Juneteenth continues its celebration of freedom over a hundred years later.

Illustration by Ariel Walter | The Signal

After centuries of relentless and immoral treatment done to those enslaved, freedom is finally here. This freedom is recognized every year on June 19th and is now officially celebrated as the federal holiday, better known as Juneteenth.

Formerly known as Emancipation Day or Jubilee Day, Juneteenth is a holiday that marks the ending of slavery in the U.S. and the freedom of those enslaved.

The history behind this holiday reaches all the way back to the Civil War. In 1863, former U.S. President Abraham Lincoln formally freed slaves within the U.S. by signing the Emancipation Proclamation. This document recognized that “all persons held as slaves [ within rebellious states] are, and henceforward shall be free.”

Following this major victory for enslaved African Americans, in 1865, the 13th Amendment was passed by the House to abolish and outlaw slavery in the U.S. This constitutional amendment stated that “Neither slavery nor involuntary servitude, except as a punishment for crime whereof the party shall have been duly convicted, shall exist within the United States, or any place to their jurisdiction.”

Unfortunately, not all slaves were immediately freed after the Emancipation Proclamation as it only included the enslaved African Americans that the Union liberated. Many of those who were still enslaved but newly freed by law were either working or punished for trying to embrace their freedom.

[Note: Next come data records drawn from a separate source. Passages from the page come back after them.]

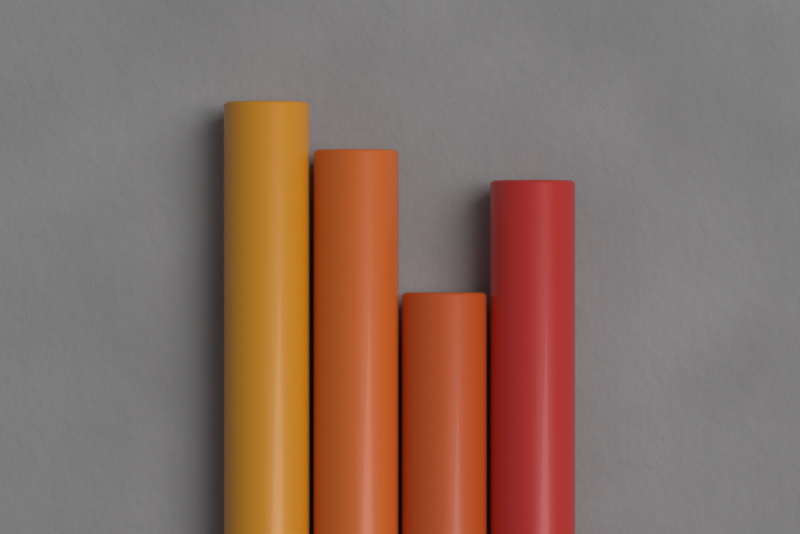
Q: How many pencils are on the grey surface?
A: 4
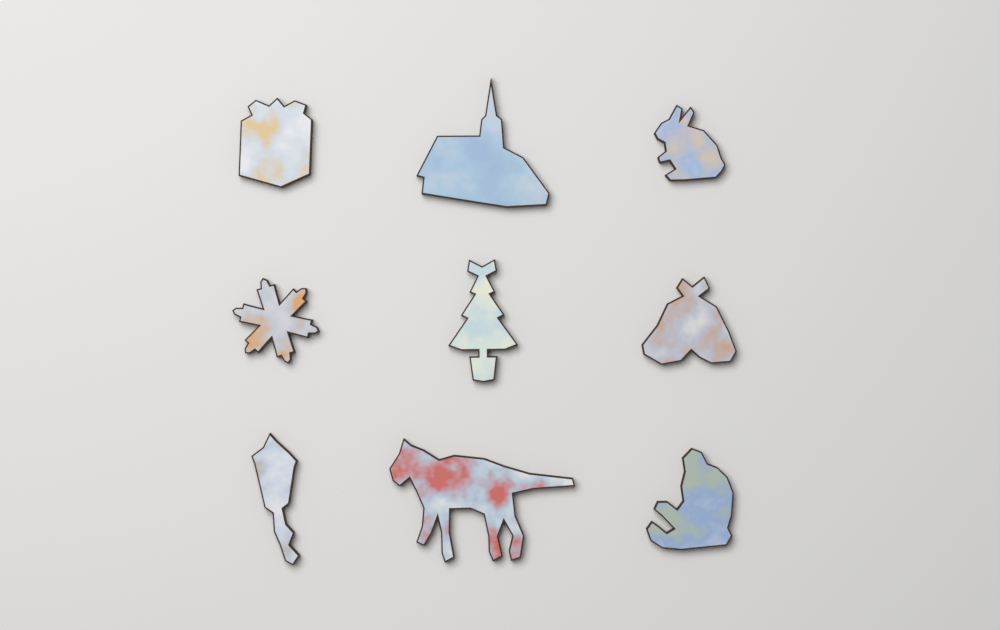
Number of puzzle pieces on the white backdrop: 9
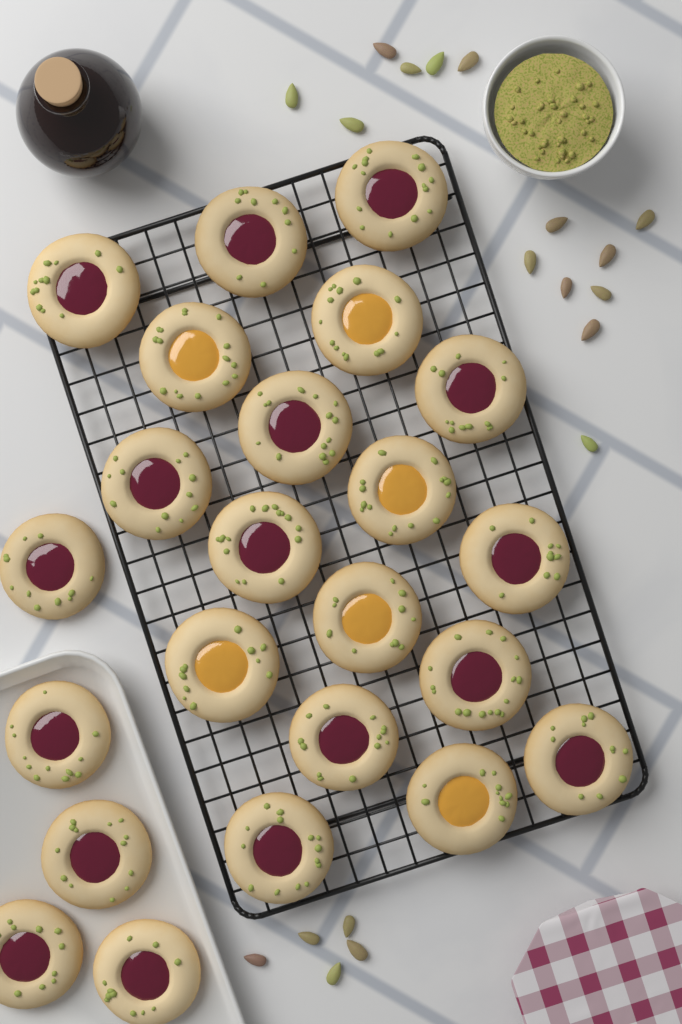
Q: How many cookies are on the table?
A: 23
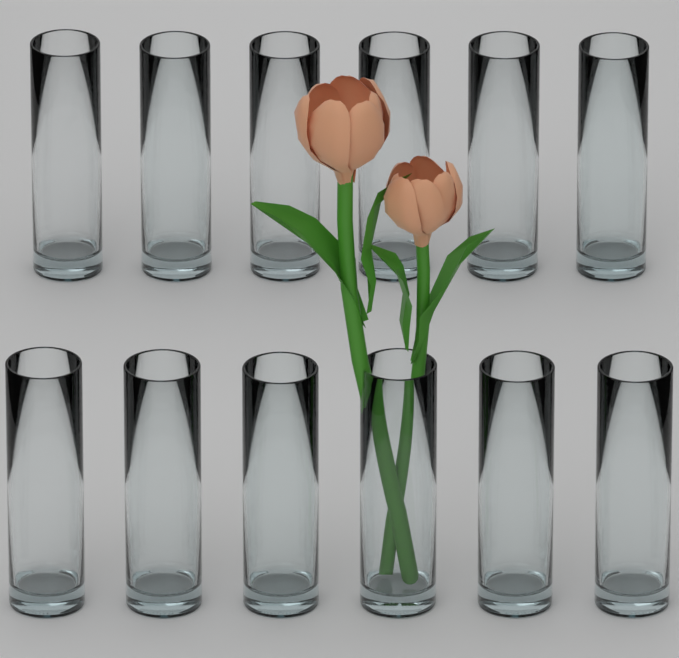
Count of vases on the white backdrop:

With Texas left in the dark about this newfound freedom, it was until the Civil War ended when Major Gen. Gordon Granger made his way to Texas to issue an order on June 19, 1965. The order read, “The people of Texas are informed that, in accordance with a Proclamation from the Executive of the United States, all slaves are free.”

On that very day, Juneteeth was made. From that moment forward and for years to follow, Juneteenth continues to be a celebration of life and freedom for all Black people. This celebration spread all over the nation, which created yearly traditions including cookouts, fellowship and music. 

Despite being emancipated and free for years, Black people continued to fight for the equality and justice they deserved. Black people became marginalized under Black Codes, Jim Crow Laws and cultural racism, which would hinder the progress of the entire race.

These campaigns of hatred and racism made it hard for Black people to simply exist and have the ability to do better for themselves in the world. These often came in the form of vicious white mobs such as the Klu Klux Klan and even law enforcement.

Black people continued to rewrite history years later as Texas wanted to honor and officially celebrate the freedom of Black people. On January 1, 1980, Texas became the first state to declare Juneteenth a state holiday by Representative Al Edwards.

However, no matter how many milestones Black people accomplish and holidays are created, the battle for freedom continues. From police brutality to inequality and injustice, Black people protest day after day to simply have their voices heard.

In the wake of all the countless tragedies and misfortunes that Blacks have faced today, the celebration of Juneteenth still brings Black people closer together every year. With the aid of President Joe Biden, he signed a law on June 15, 2021, making Juneteenth a federal holiday.

This acknowledgment is only the beginning and a step in the right direction for African Americans worldwide. The fight might be slow, but true freedom and equality are still possible for all.